§ AIM OF THE EXERCISE:
Pull out each line of the records below that contains the string "True", copying every such line in full.

********************

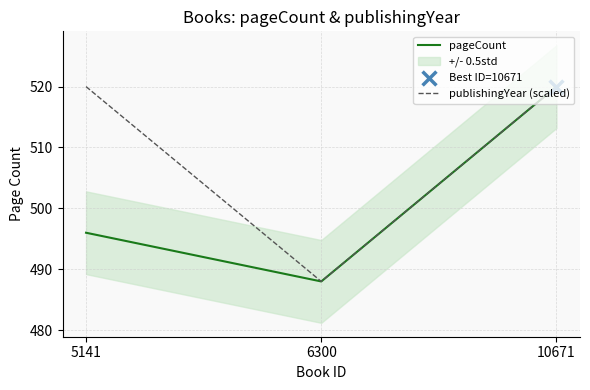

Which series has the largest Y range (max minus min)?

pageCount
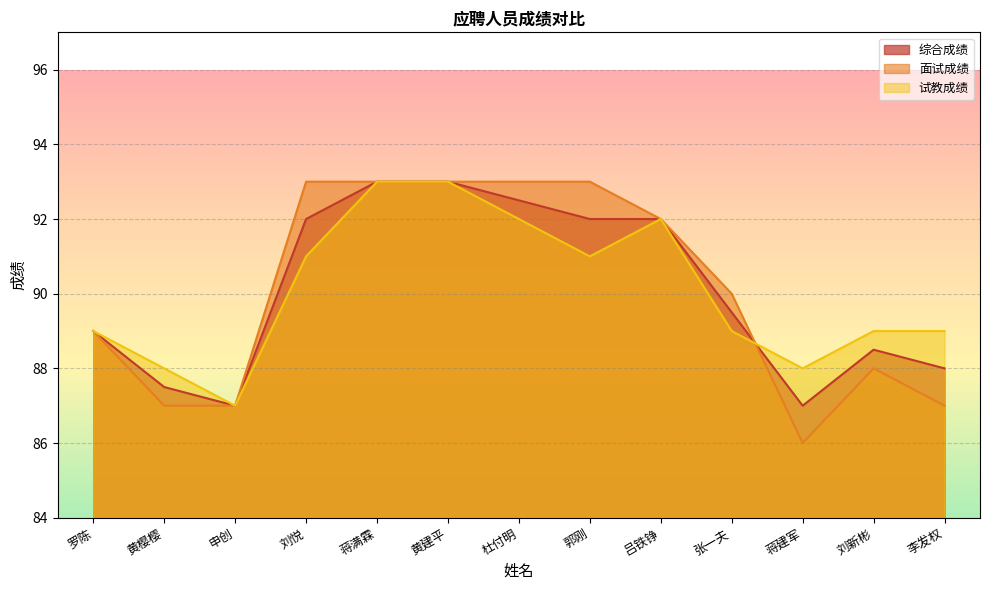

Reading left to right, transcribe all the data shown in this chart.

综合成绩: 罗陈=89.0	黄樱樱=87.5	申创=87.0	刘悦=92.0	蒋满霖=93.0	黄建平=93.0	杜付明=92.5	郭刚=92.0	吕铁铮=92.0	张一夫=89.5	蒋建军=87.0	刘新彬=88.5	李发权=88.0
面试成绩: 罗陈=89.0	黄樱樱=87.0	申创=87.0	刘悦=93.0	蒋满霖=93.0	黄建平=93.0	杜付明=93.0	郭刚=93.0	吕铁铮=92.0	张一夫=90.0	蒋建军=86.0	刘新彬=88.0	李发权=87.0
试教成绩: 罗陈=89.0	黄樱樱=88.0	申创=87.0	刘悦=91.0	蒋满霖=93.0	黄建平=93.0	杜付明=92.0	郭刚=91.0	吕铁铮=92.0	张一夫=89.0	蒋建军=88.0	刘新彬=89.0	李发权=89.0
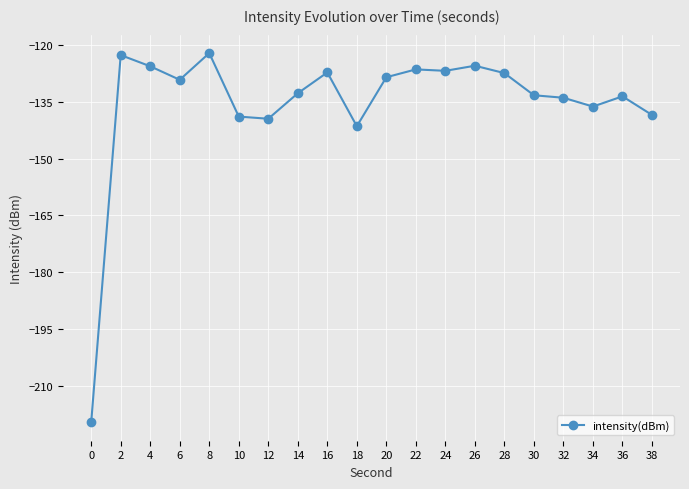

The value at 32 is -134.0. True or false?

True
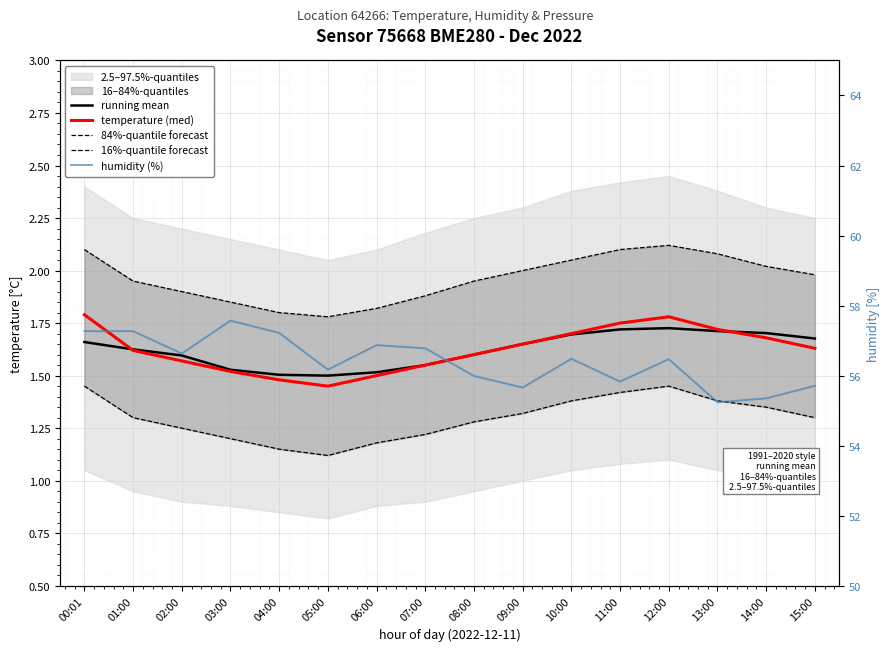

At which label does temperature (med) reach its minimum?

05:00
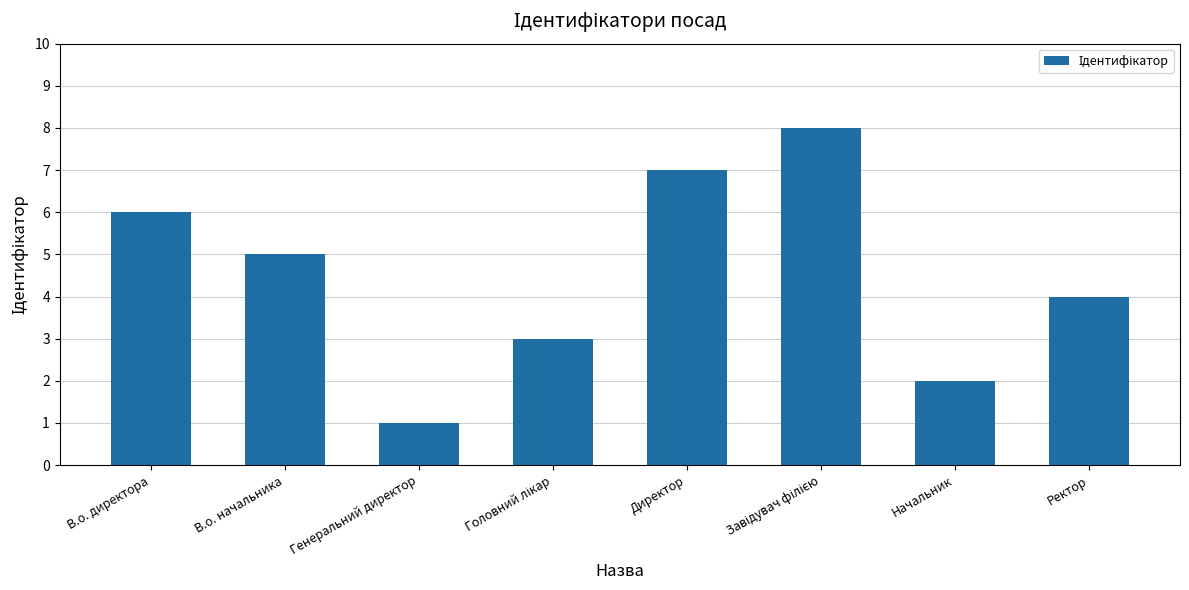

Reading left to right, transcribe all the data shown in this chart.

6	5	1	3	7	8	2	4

********************

§ FINISHED EXERCISE:
The value at 32 is -134.0. True or false?
True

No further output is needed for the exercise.